Collected data
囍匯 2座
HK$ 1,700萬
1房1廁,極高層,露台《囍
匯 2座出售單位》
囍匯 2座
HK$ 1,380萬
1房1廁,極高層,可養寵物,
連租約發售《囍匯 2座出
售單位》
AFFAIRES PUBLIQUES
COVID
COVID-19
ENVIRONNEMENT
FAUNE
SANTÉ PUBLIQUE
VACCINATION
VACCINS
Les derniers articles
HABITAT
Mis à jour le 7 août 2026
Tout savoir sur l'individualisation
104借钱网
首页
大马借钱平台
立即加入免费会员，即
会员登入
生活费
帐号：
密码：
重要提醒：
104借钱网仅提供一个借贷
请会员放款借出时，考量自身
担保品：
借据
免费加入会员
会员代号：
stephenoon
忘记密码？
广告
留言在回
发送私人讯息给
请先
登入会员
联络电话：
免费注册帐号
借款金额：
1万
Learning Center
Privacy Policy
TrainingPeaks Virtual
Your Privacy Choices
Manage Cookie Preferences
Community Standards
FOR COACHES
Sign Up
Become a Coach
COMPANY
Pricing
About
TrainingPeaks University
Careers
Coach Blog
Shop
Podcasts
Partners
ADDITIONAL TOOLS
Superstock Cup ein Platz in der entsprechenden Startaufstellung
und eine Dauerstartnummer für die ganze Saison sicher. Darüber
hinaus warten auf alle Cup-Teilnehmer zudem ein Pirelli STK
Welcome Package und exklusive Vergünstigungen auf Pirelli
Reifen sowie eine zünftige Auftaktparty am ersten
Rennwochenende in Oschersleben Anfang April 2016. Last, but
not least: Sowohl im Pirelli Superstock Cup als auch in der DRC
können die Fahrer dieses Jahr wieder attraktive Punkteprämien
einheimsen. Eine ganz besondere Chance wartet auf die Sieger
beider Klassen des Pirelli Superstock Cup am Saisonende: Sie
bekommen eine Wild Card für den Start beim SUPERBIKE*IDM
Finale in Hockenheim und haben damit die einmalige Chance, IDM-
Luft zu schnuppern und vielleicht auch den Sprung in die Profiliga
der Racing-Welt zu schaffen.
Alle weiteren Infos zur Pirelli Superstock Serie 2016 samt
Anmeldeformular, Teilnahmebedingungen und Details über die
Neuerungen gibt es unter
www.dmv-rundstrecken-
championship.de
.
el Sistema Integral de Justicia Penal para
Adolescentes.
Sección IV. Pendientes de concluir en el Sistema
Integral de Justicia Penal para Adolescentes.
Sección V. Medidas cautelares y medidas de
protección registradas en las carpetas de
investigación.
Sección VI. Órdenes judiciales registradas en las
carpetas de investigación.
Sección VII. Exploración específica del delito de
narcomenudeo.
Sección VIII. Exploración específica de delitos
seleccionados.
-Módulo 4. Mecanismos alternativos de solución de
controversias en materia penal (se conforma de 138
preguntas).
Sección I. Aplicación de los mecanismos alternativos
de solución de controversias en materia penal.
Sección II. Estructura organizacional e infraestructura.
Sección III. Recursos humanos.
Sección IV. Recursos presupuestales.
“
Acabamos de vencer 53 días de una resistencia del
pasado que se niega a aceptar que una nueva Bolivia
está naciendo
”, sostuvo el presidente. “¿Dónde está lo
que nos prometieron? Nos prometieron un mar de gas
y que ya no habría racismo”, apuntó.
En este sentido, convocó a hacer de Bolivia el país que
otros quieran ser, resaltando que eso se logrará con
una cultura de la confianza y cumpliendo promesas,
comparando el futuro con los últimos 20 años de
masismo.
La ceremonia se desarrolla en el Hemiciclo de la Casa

DESCRIPTION OF THE TASK: Reproduce every line of the entries above verbatim, from the first entry through the last.

RESPONSE AREA:
囍匯 2座
HK$ 1,700萬
1房1廁,極高層,露台《囍
匯 2座出售單位》
囍匯 2座
HK$ 1,380萬
1房1廁,極高層,可養寵物,
連租約發售《囍匯 2座出
售單位》
AFFAIRES PUBLIQUES
COVID
COVID-19
ENVIRONNEMENT
FAUNE
SANTÉ PUBLIQUE
VACCINATION
VACCINS
Les derniers articles
HABITAT
Mis à jour le 7 août 2026
Tout savoir sur l'individualisation
104借钱网
首页
大马借钱平台
立即加入免费会员，即
会员登入
生活费
帐号：
密码：
重要提醒：
104借钱网仅提供一个借贷
请会员放款借出时，考量自身
担保品：
借据
免费加入会员
会员代号：
stephenoon
忘记密码？
广告
留言在回
发送私人讯息给
请先
登入会员
联络电话：
免费注册帐号
借款金额：
1万
Learning Center
Privacy Policy
TrainingPeaks Virtual
Your Privacy Choices
Manage Cookie Preferences
Community Standards
FOR COACHES
Sign Up
Become a Coach
COMPANY
Pricing
About
TrainingPeaks University
Careers
Coach Blog
Shop
Podcasts
Partners
ADDITIONAL TOOLS
Superstock Cup ein Platz in der entsprechenden Startaufstellung
und eine Dauerstartnummer für die ganze Saison sicher. Darüber
hinaus warten auf alle Cup-Teilnehmer zudem ein Pirelli STK
Welcome Package und exklusive Vergünstigungen auf Pirelli
Reifen sowie eine zünftige Auftaktparty am ersten
Rennwochenende in Oschersleben Anfang April 2016. Last, but
not least: Sowohl im Pirelli Superstock Cup als auch in der DRC
können die Fahrer dieses Jahr wieder attraktive Punkteprämien
einheimsen. Eine ganz besondere Chance wartet auf die Sieger
beider Klassen des Pirelli Superstock Cup am Saisonende: Sie
bekommen eine Wild Card für den Start beim SUPERBIKE*IDM
Finale in Hockenheim und haben damit die einmalige Chance, IDM-
Luft zu schnuppern und vielleicht auch den Sprung in die Profiliga
der Racing-Welt zu schaffen.
Alle weiteren Infos zur Pirelli Superstock Serie 2016 samt
Anmeldeformular, Teilnahmebedingungen und Details über die
Neuerungen gibt es unter
www.dmv-rundstrecken-
championship.de
.
el Sistema Integral de Justicia Penal para
Adolescentes.
Sección IV. Pendientes de concluir en el Sistema
Integral de Justicia Penal para Adolescentes.
Sección V. Medidas cautelares y medidas de
protección registradas en las carpetas de
investigación.
Sección VI. Órdenes judiciales registradas en las
carpetas de investigación.
Sección VII. Exploración específica del delito de
narcomenudeo.
Sección VIII. Exploración específica de delitos
seleccionados.
-Módulo 4. Mecanismos alternativos de solución de
controversias en materia penal (se conforma de 138
preguntas).
Sección I. Aplicación de los mecanismos alternativos
de solución de controversias en materia penal.
Sección II. Estructura organizacional e infraestructura.
Sección III. Recursos humanos.
Sección IV. Recursos presupuestales.
“
Acabamos de vencer 53 días de una resistencia del
pasado que se niega a aceptar que una nueva Bolivia
está naciendo
”, sostuvo el presidente. “¿Dónde está lo
que nos prometieron? Nos prometieron un mar de gas
y que ya no habría racismo”, apuntó.
En este sentido, convocó a hacer de Bolivia el país que
otros quieran ser, resaltando que eso se logrará con
una cultura de la confianza y cumpliendo promesas,
comparando el futuro con los últimos 20 años de
masismo.
La ceremonia se desarrolla en el Hemiciclo de la Casa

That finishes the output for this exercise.